+++ RECORDS PROVIDED

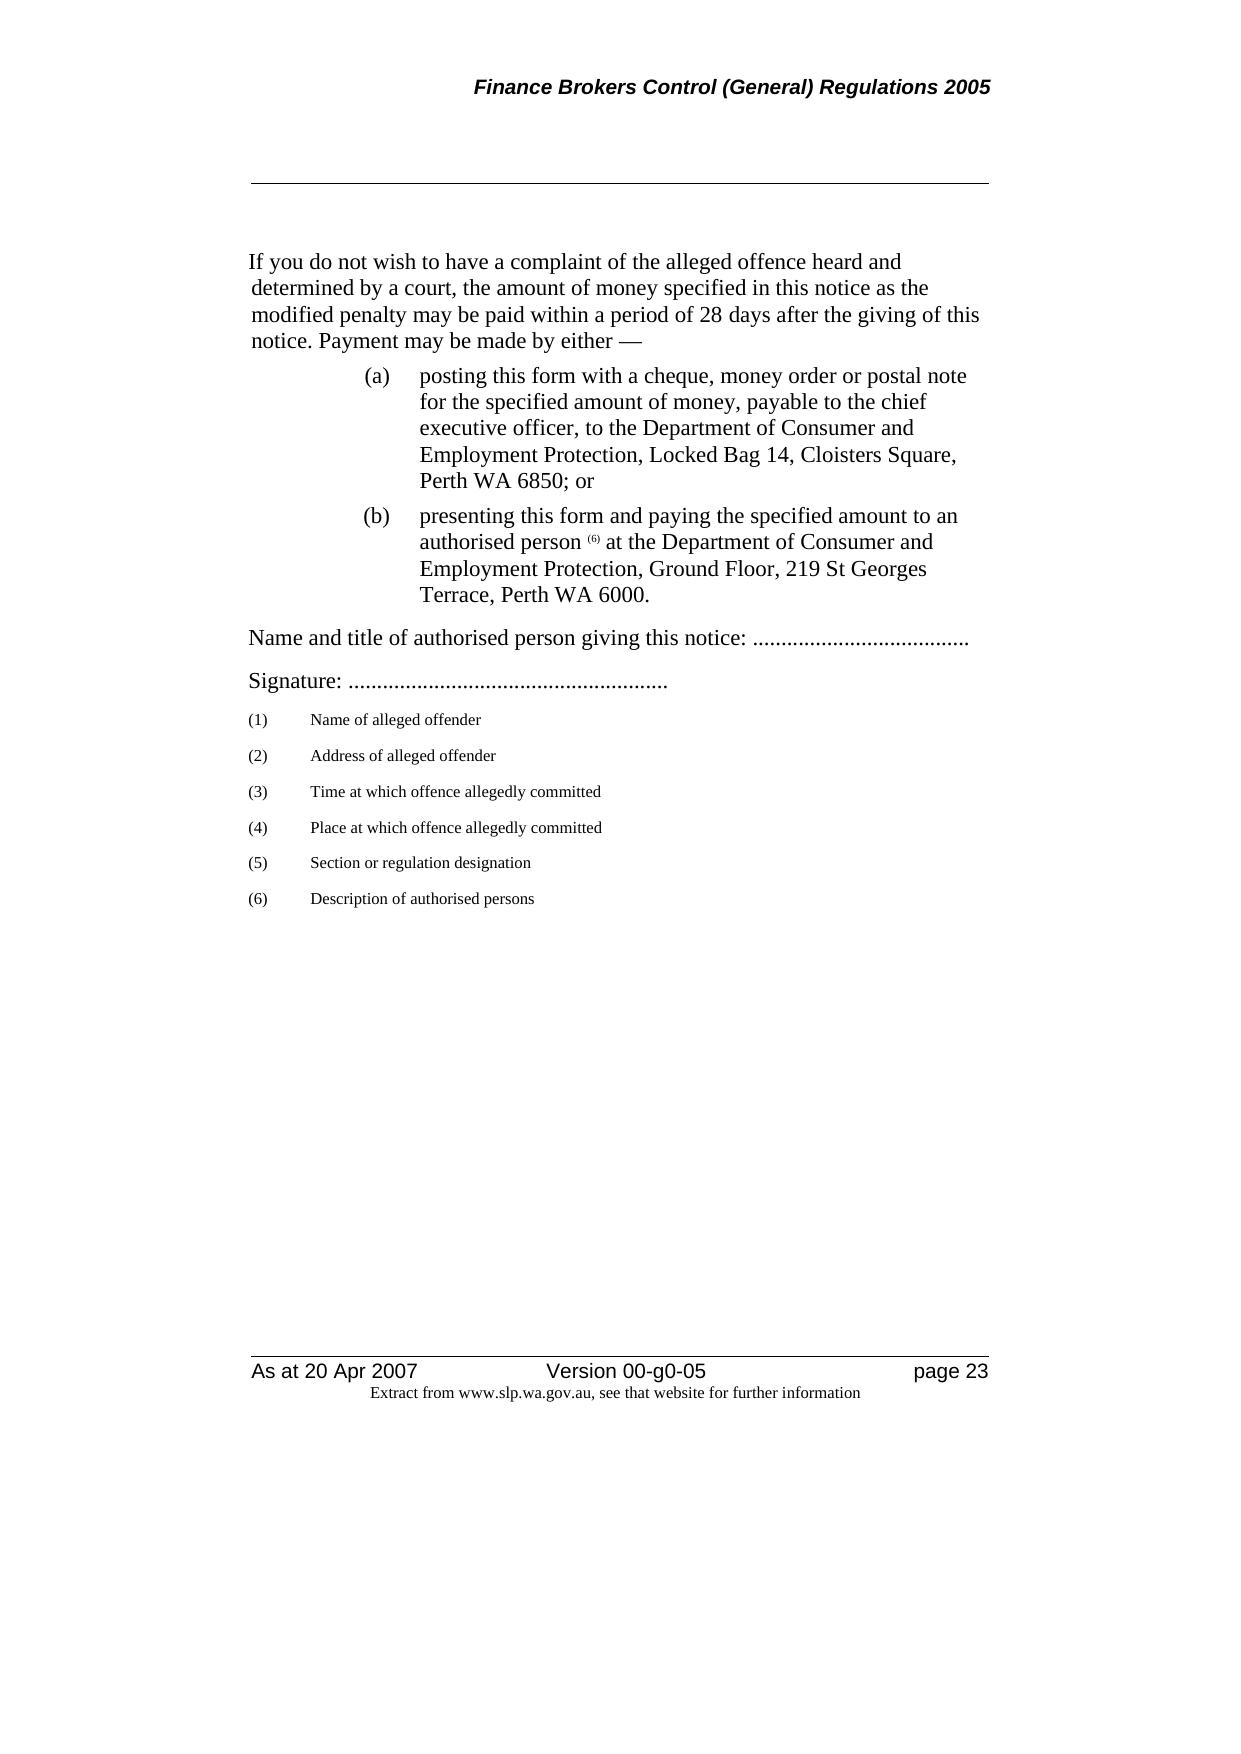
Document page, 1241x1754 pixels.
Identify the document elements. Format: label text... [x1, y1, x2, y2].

text (6) Description of authorised persons [248, 889, 989, 908]
text If you do not wish to have a complaint of the alleged offence heard and determined by a court, the amount of money specified in this notice as the modified penalty may be paid within a period of 28 days after the giving of this notice. Payment may be made by either — [248, 248, 989, 353]
text (4) Place at which offence allegedly committed [248, 817, 989, 837]
text Signature: ........................................................ [248, 667, 989, 693]
text (2) Address of alleged offender [248, 746, 989, 765]
text (a) posting this form with a cheque, money order or postal note for the specified amount of money, payable to the chief executive officer, to the Department of Consumer and Employment Protection, Locked Bag 14, Cloisters Square, Perth WA 6850; or [251, 362, 989, 493]
text (1) Name of alleged offender [248, 710, 989, 729]
text (b) presenting this form and paying the specified amount to an authorised person (6) at the Department of Consumer and Employment Protection, Ground Floor, 219 St Georges Terrace, Perth WA 6000. [251, 502, 989, 607]
text (5) Section or regulation designation [248, 853, 989, 872]
text Name and title of authorised person giving this notice: ...................................... [248, 624, 989, 650]
text (3) Time at which offence allegedly committed [248, 782, 989, 801]
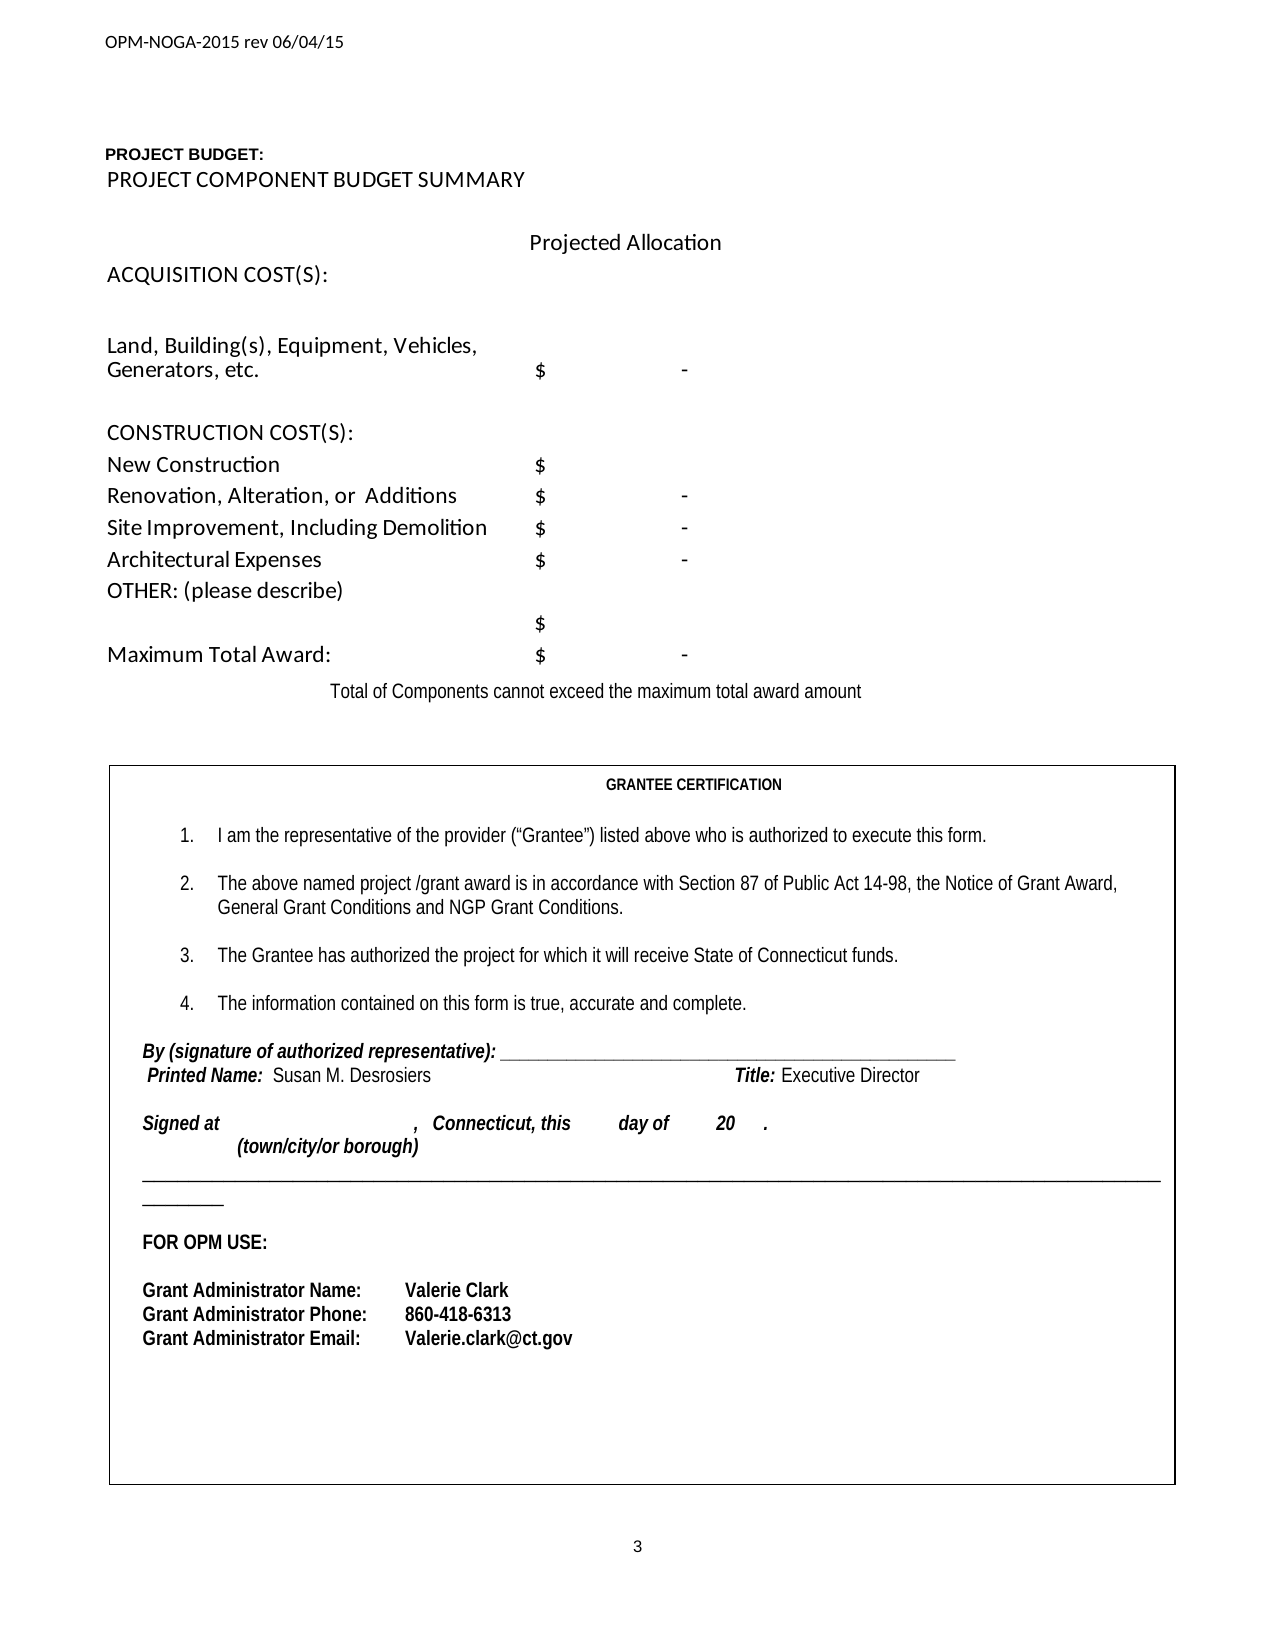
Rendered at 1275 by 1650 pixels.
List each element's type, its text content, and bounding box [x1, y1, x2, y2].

list The above named project /grant award is in accordance with Section 87 of Public Act 14-98, the Notice of Grant Award, General Grant Conditions and NGP Grant Conditions. [180, 871, 1170, 919]
text FOR OPM USE: [142, 1230, 1170, 1254]
text Printed Name: Susan M. Desrosiers Title: Executive Director [142, 1063, 1170, 1087]
list GRANTEE CERTIFICATION [217, 775, 1170, 794]
text By (signature of authorized representative): ________________________________________________ [142, 1039, 1170, 1063]
text Total of Components cannot exceed the maximum total award amount [105, 679, 1170, 703]
text _______________________________________________________________________________________________ [142, 1158, 1170, 1206]
text Grant Administrator Phone: 860-418-6313 [142, 1302, 1170, 1326]
text Grant Administrator Name: Valerie Clark [142, 1278, 1170, 1302]
text (town/city/or borough) [142, 1134, 1170, 1158]
text Signed at , Connecticut, this day of 20 . [142, 1111, 1170, 1134]
text Grant Administrator Email: Valerie.clark@ct.gov [142, 1326, 1170, 1350]
list The Grantee has authorized the project for which it will receive State of Connecticut funds. [180, 943, 1170, 967]
list The information contained on this form is true, accurate and complete. [180, 991, 1170, 1015]
text PROJECT BUDGET: [105, 144, 1170, 164]
list I am the representative of the provider (“Grantee”) listed above who is authorized to execute this form. [180, 823, 1170, 847]
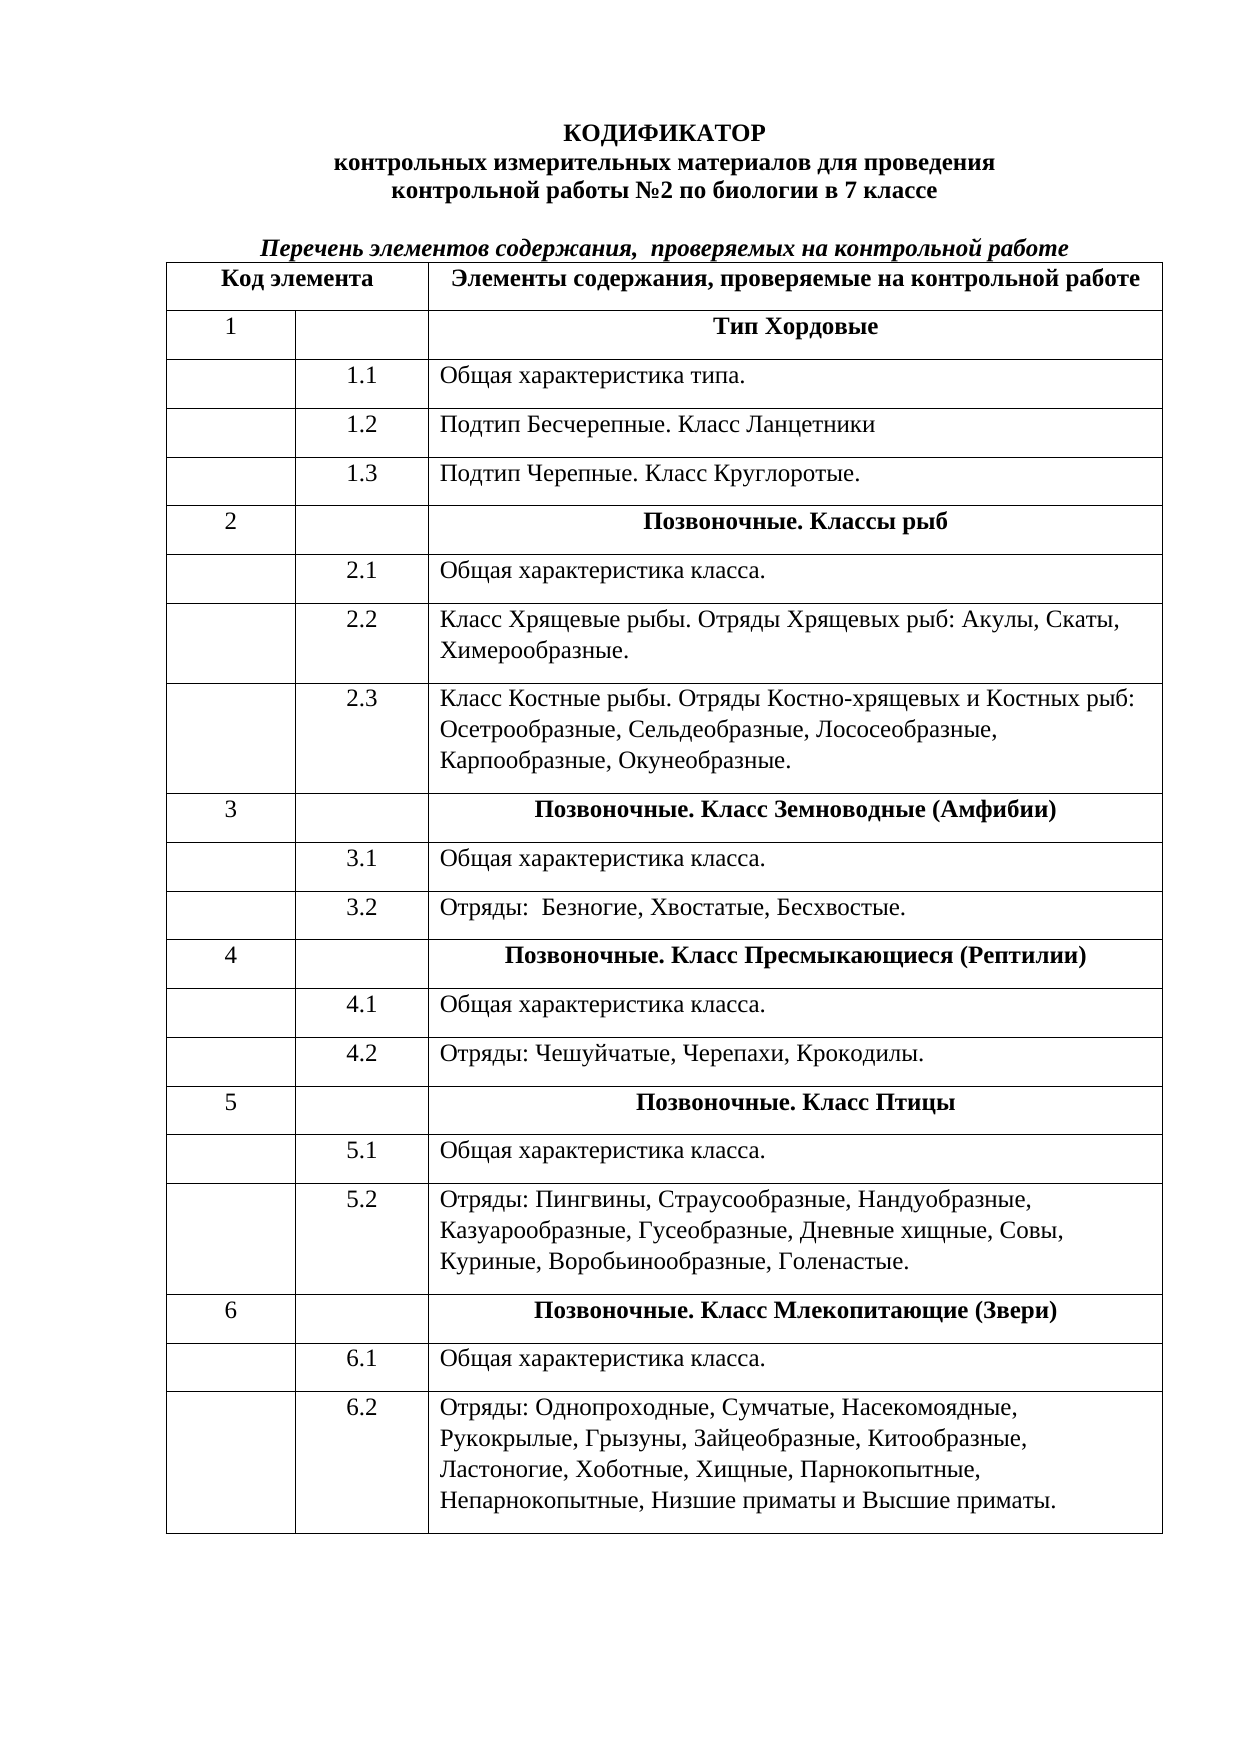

++++++

- **WHAT TO PRODUCE**
What is needed is the data above, retyped exactly, with every picture left out.

- **WRITTEN RESPONSE**
Document page, 1241x1754 pixels.
Identify the document elements. Format: label text... [x1, y1, x2, y2].

text (6) Description of authorised persons [248, 889, 989, 908]
text If you do not wish to have a complaint of the alleged offence heard and determined by a court, the amount of money specified in this notice as the modified penalty may be paid within a period of 28 days after the giving of this notice. Payment may be made by either — [248, 248, 989, 353]
text (4) Place at which offence allegedly committed [248, 817, 989, 837]
text Signature: ........................................................ [248, 667, 989, 693]
text (2) Address of alleged offender [248, 746, 989, 765]
text (a) posting this form with a cheque, money order or postal note for the specified amount of money, payable to the chief executive officer, to the Department of Consumer and Employment Protection, Locked Bag 14, Cloisters Square, Perth WA 6850; or [251, 362, 989, 493]
text (1) Name of alleged offender [248, 710, 989, 729]
text (b) presenting this form and paying the specified amount to an authorised person (6) at the Department of Consumer and Employment Protection, Ground Floor, 219 St Georges Terrace, Perth WA 6000. [251, 502, 989, 607]
text (5) Section or regulation designation [248, 853, 989, 872]
text Name and title of authorised person giving this notice: ...................................... [248, 624, 989, 650]
text (3) Time at which offence allegedly committed [248, 782, 989, 801]
Rendered at 1275 by 1650 pixels.
List each element's type, its text content, and bounding box [x1, y1, x2, y2].

list The above named project /grant award is in accordance with Section 87 of Public Act 14-98, the Notice of Grant Award, General Grant Conditions and NGP Grant Conditions. [180, 871, 1170, 919]
text FOR OPM USE: [142, 1230, 1170, 1254]
text Printed Name: Susan M. Desrosiers Title: Executive Director [142, 1063, 1170, 1087]
list GRANTEE CERTIFICATION [217, 775, 1170, 794]
text By (signature of authorized representative): ________________________________________________ [142, 1039, 1170, 1063]
text Total of Components cannot exceed the maximum total award amount [105, 679, 1170, 703]
text _______________________________________________________________________________________________ [142, 1158, 1170, 1206]
text Grant Administrator Phone: 860-418-6313 [142, 1302, 1170, 1326]
text Grant Administrator Name: Valerie Clark [142, 1278, 1170, 1302]
text (town/city/or borough) [142, 1134, 1170, 1158]
text Signed at , Connecticut, this day of 20 . [142, 1111, 1170, 1134]
text Grant Administrator Email: Valerie.clark@ct.gov [142, 1326, 1170, 1350]
list The Grantee has authorized the project for which it will receive State of Connecticut funds. [180, 943, 1170, 967]
list The information contained on this form is true, accurate and complete. [180, 991, 1170, 1015]
text PROJECT BUDGET: [105, 144, 1170, 164]
list I am the representative of the provider (“Grantee”) listed above who is authorized to execute this form. [180, 823, 1170, 847]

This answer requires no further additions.